The setup for authentication is very similar to that of the user authentication.

Here’s an example.

Important

Notice all the keys must have the numeric suffix.

 # This is an example configuration for an LDAP auth. backend.
 # (take care that Net::LDAP is installed!)
 $Self->{'Customer::AuthModule1'} = 'Kernel::System::CustomerAuth::LDAP';
 $Self->{'Customer::AuthModule::LDAP::Host1'} = 'ldap.example.com';
 $Self->{'Customer::AuthModule::LDAP::BaseDN1'} = 'dc=example,dc=com';
 $Self->{'Customer::AuthModule::LDAP::UID1'} = 'uid';

# Check if the user is allowed to auth in a posixGroup
# (e. g. user needs to be in a group xyz to use Znuny)
 $Self->{'Customer::AuthModule::LDAP::GroupDN1'} = 'cn=znuny-allow,ou=posixGroups,dc=example,dc=com';
 $Self->{'Customer::AuthModule::LDAP::AccessAttr1'} = 'memberUid';

# for ldap posixGroups objectclass (just uid)
 $Self->{'Customer::AuthModule::LDAP::UserAttr1'} = 'UID';

# for non ldap posixGroups objectclass (full user dn)
 $Self->{'Customer::AuthModule::LDAP::UserAttr1'} = 'DN';

# The following is valid but would only be necessary if the
# anonymous user do NOT have permission to read from the LDAP tree
 $Self->{'Customer::AuthModule::LDAP::SearchUserDN1'} = '';
 $Self->{'Customer::AuthModule::LDAP::SearchUserPw1'} = '';

# in case you want to add always one filter to each ldap query, use
# this option. e. g.

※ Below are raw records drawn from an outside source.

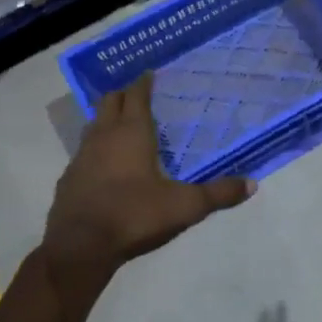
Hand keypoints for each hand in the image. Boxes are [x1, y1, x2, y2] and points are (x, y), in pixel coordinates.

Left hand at [42, 75, 254, 289]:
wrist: (80, 247)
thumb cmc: (135, 215)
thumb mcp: (185, 206)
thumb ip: (218, 194)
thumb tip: (252, 185)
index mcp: (132, 133)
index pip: (136, 94)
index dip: (144, 82)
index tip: (152, 74)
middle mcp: (104, 136)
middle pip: (110, 101)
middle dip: (124, 94)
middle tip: (140, 95)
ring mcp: (81, 156)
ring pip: (93, 125)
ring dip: (108, 120)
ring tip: (125, 126)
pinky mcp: (69, 178)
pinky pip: (84, 152)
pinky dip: (96, 149)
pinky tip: (107, 166)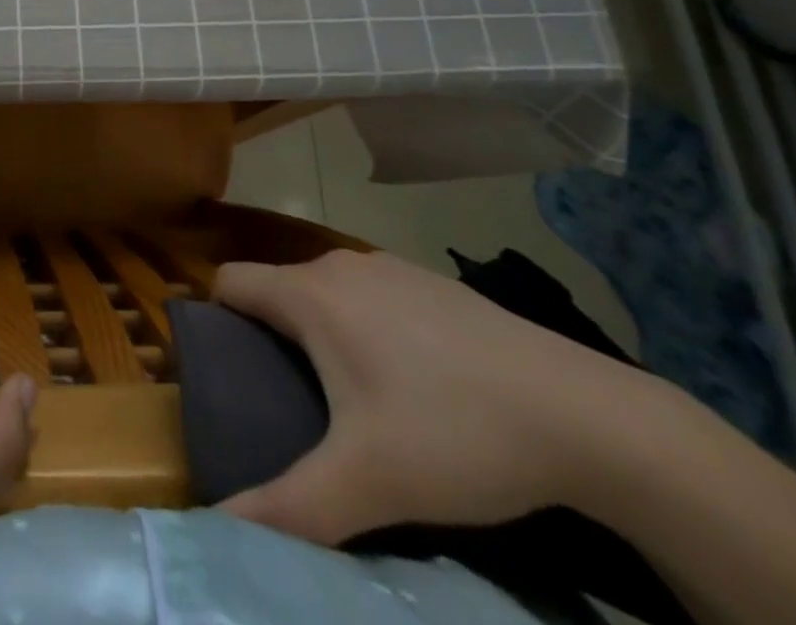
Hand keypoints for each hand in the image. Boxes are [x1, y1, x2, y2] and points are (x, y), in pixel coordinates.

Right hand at [213, 249, 670, 545]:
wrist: (581, 412)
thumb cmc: (454, 432)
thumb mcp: (367, 483)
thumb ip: (288, 508)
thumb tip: (217, 530)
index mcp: (310, 295)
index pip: (230, 282)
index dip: (214, 320)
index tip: (224, 371)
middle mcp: (340, 266)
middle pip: (277, 290)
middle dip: (268, 336)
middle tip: (284, 404)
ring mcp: (389, 267)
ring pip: (325, 292)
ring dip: (319, 332)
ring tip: (346, 399)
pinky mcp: (431, 281)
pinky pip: (370, 295)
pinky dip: (365, 326)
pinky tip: (409, 381)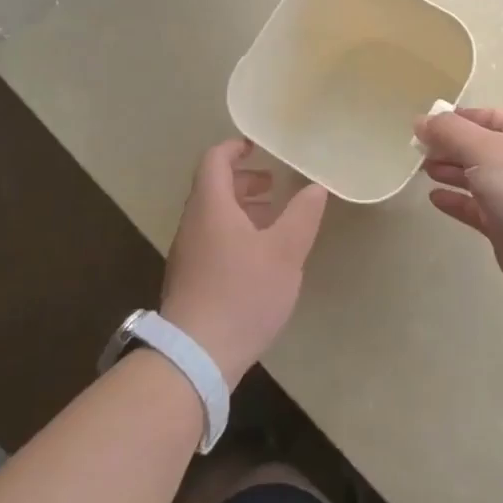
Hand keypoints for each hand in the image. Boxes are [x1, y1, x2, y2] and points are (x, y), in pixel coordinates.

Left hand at [161, 138, 328, 388]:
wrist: (196, 355)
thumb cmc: (243, 293)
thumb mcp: (284, 252)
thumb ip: (302, 215)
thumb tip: (315, 187)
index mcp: (211, 206)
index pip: (214, 160)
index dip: (235, 147)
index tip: (258, 146)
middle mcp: (193, 223)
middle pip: (213, 187)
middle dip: (244, 180)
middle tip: (274, 185)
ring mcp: (188, 253)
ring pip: (213, 215)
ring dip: (241, 208)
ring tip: (273, 218)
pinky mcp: (190, 279)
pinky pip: (211, 239)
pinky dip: (234, 232)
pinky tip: (258, 257)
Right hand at [415, 108, 502, 305]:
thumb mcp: (483, 148)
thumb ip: (448, 131)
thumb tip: (420, 120)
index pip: (485, 117)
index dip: (456, 118)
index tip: (425, 125)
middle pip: (478, 146)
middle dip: (448, 146)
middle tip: (417, 150)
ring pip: (475, 177)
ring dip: (449, 171)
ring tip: (421, 170)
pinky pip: (474, 208)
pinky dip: (455, 201)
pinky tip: (434, 198)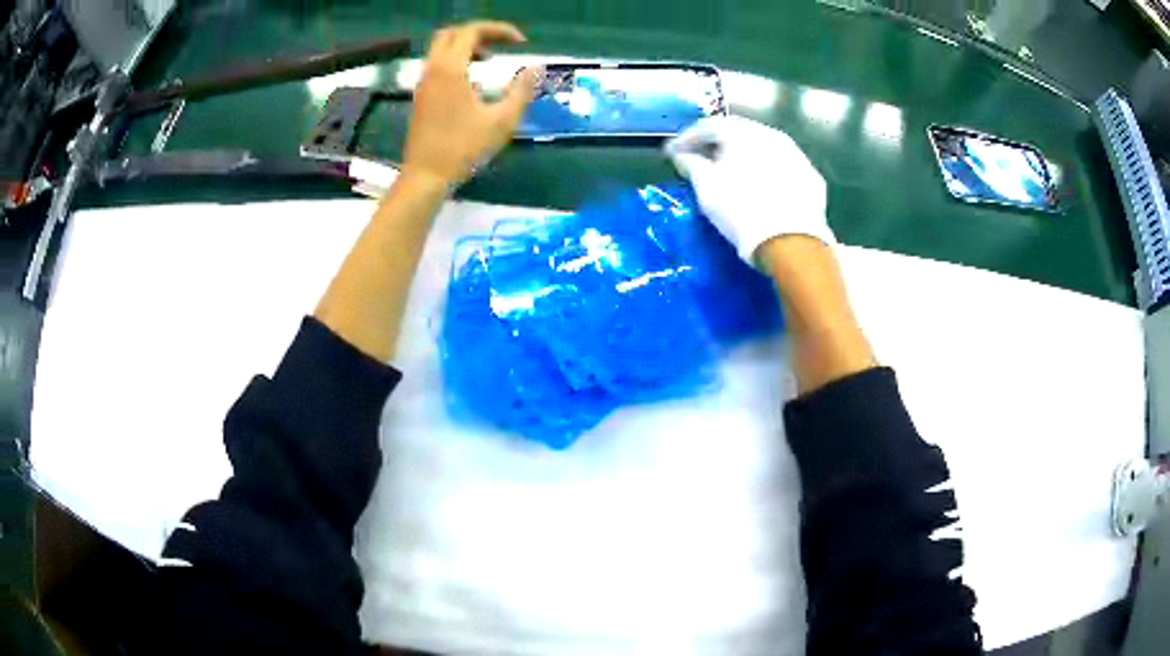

AlwaysFilter => '(mail=*)' or AlwaysFilter => '(objectclass=user)'
$Self->{'Customer::AuthModule::LDAP::AlwaysFilter1'} = '';

# in case you want to add a suffix to each customer login name, then
# you can use this option. e. g. user just want to use user but
# in your ldap directory exists user@domain.
 $Self->{'Customer::AuthModule::LDAP::UserSuffix1'} = '@domain.com';

# Net::LDAP new params (if needed - for more info see perldoc Net::LDAP)
 $Self->{'Customer::AuthModule::LDAP::Params1'} = {
     port    => 389,
     timeout => 120,
     async   => 0,
     version => 3,
 };

Note

It is recommendable to leave the default settings alone and start adding your own changes in the Config.pm using the suffixing method. This provides for a fallback solution for local configuration of test customers, customer users and customers.

Important

All common configurations like AuthBackend and AuthSyncBackend or CustomerUser and CustomerAuth should share, in most cases, the same suffix. i.e. a CustomerUser1 key should have a complimentary Customer::AuthModule1 key.

Customer#

Currently companies organizations can only be read from and written to database tables. Here you may also have up to 11 configurable backends.

Important

Customer company sources can come from multiple backends, but the relationships are not bound to CustomerUser backend keys by their suffix.